J.C. Blair has embraced the use of hospitalists - specially trained physicians who provide care to patients when they are admitted to the hospital.
"When patients are admitted, they are referred to a hospitalist who manages their care, keeps them in contact with their family care physician and refers back to the family care physician. The hospitalist provides a good continuity of care and is on site to manage the care of the patient throughout the day," Peluso said. "It is a good system to have someone on scene to take care of the patient; there is more of a team effort today."
Care has shifted from inpatient to outpatient care.
"We have over 100,000 outpatient visits a year compared to 2,000 inpatient visits," Gildea said.
The emergency department also has changed over the years.
"It is now used for multiple purposes.
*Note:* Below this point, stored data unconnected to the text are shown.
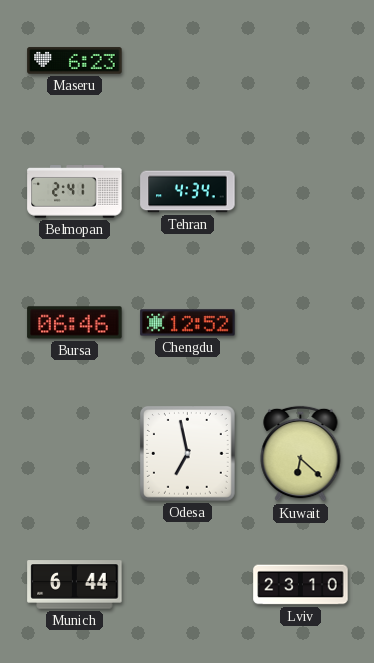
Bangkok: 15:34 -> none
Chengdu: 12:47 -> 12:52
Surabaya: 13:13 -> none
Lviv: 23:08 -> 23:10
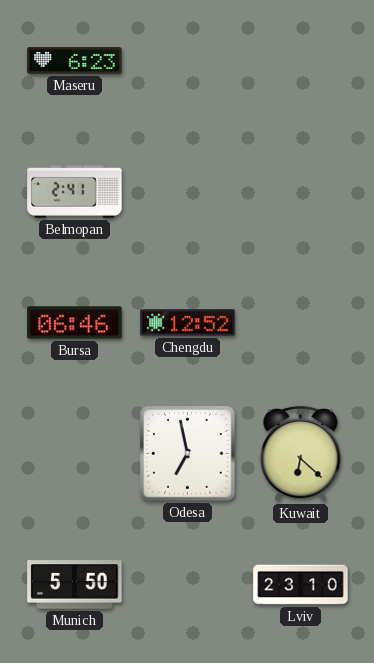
Tehran: 4:34 -> none
Munich: 6:44 -> 5:50
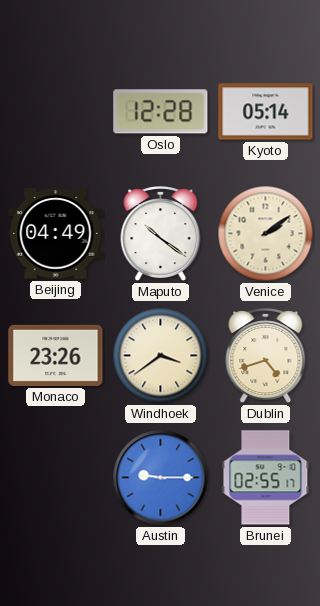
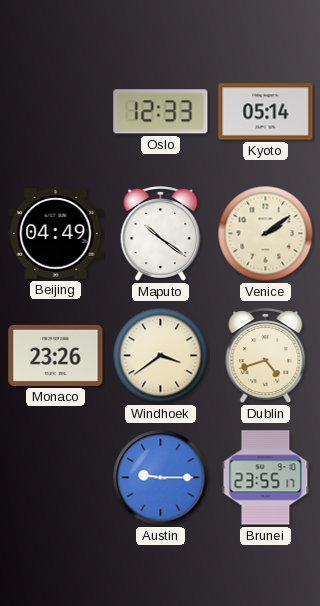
Oslo: 12:28 -> 12:33
Brunei: 02:55 -> 23:55
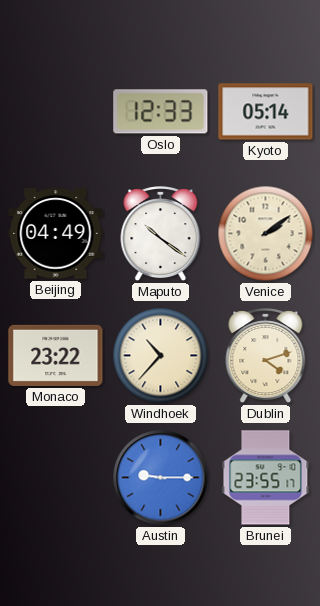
Monaco: 23:26 -> 23:22
Windhoek: 3:39 -> 10:37
Dublin: 4:42 -> 4:12
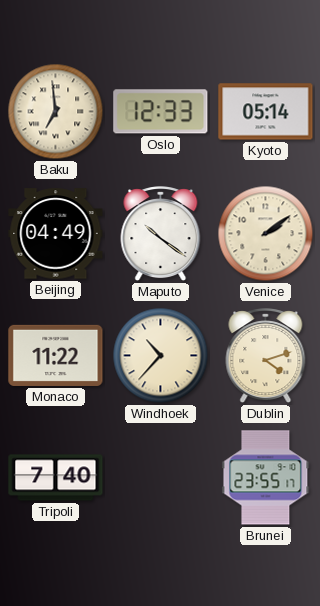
Baku: none -> 6:59
Monaco: 23:22 -> 11:22
Tripoli: none -> 7:40
Austin: 9:15 -> none
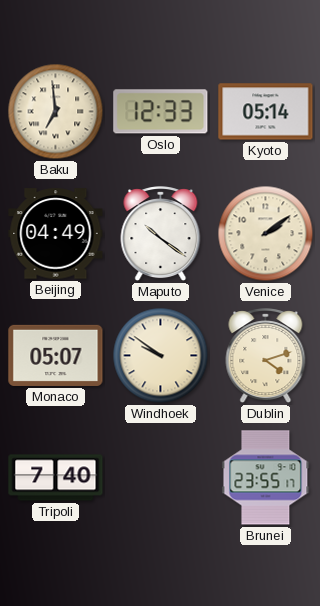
Monaco: 11:22 -> 05:07
Windhoek: 10:37 -> 9:51
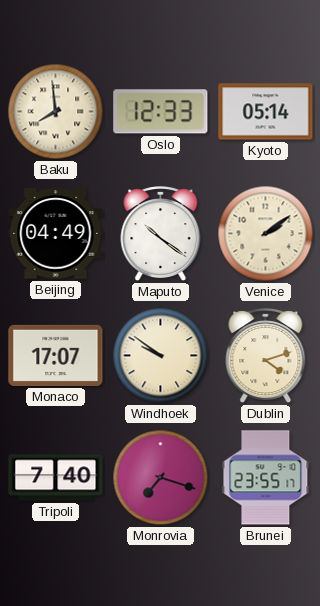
Baku: 6:59 -> 7:59
Monaco: 05:07 -> 17:07
Monrovia: none -> 7:18
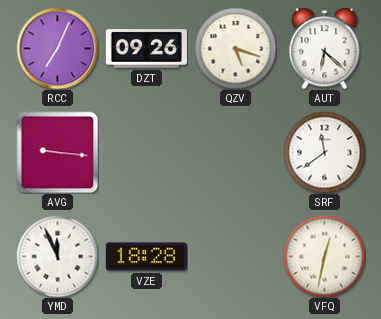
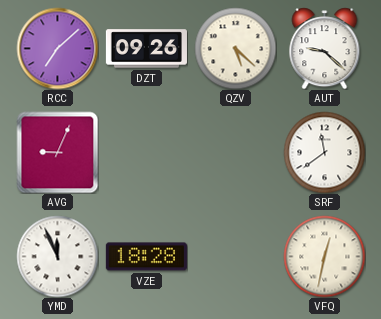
RCC: 7:04 -> 7:08
QZV: 5:18 -> 5:22
AUT: 6:22 -> 9:22
AVG: 9:16 -> 9:04
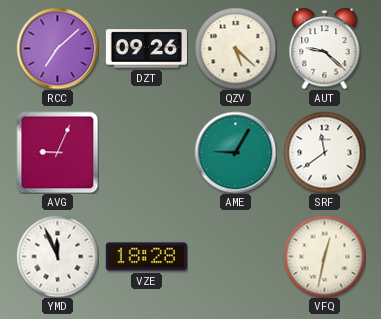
AME: none -> 9:05
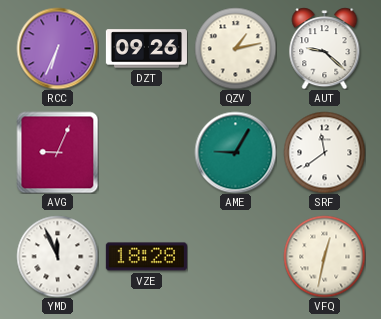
RCC: 7:08 -> 6:34
QZV: 5:22 -> 1:13
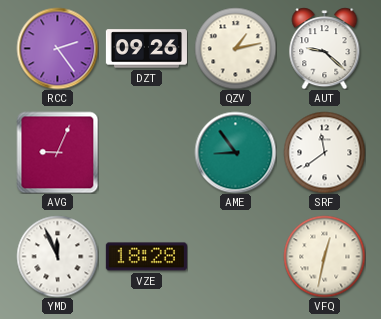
RCC: 6:34 -> 2:24
AME: 9:05 -> 8:54
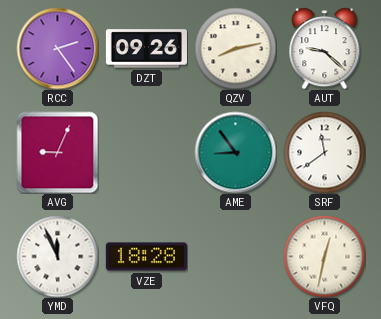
QZV: 1:13 -> 8:13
We treat anything from a sore throat or a cut to someone in a life-threatening situation who needs stabilized and flown out," Gildea said.
"We had 10,000 [patients] in the emergency department in 1970 and over 17,000 today," Peluso said. "It grows about 3 percent a year, and we anticipate additional growth."
Future plans include an ER addition and renovation and the addition of a women's imaging center.
Plans call for adding about 9,000 square feet of new space, renovating the present emergency department and outpatient area on the first floor. Peluso said details and a time frame for that project will be released by summer.
"That will enable us to accommodate and provide better access for patients and make it easier for emergency services to transport patients in and out of the hospital," Peluso said.
The women's imaging center, which will include a digital mammography unit with stereotactic breast biopsy, is expected to open during the first quarter of 2012.
"We want to provide comprehensive imaging services geared toward women in the community," Peluso said. "It is designed to be a more comfortable and private setting for women. The purpose is to provide greater access and quicker diagnosis and develop a recommended plan of treatment."
The hospital's people and support of the community has enabled J.C. Blair to survive for 100 years, Peluso said.
"We have been blessed with an exceptional medical staff and a staff who are dedicated to the patients. They have a passion for providing the best care for the patients," he said. "The community over the years has showed tremendous support for the hospital."
The hospital has been blessed with many loyal employees.
"We have people who have been here thirty-plus years, this has been their life. There has been very low turnover," Gildea said. "We will need that loyalty to continue."
Peluso is excited about J.C. Blair's future.
"To me, it is pretty exciting there are always more challenges and frontiers in Huntingdon County. We need to come up with innovative ways to serve the community," Peluso said. "We've been fortunate to have good leaders over the years who have lead the organization in the right way to benefit the community."
"We have a responsibility to the community, there is a sense of responsibility to keep it around and keep it thriving," said Valerie Long, centennial events coordinator.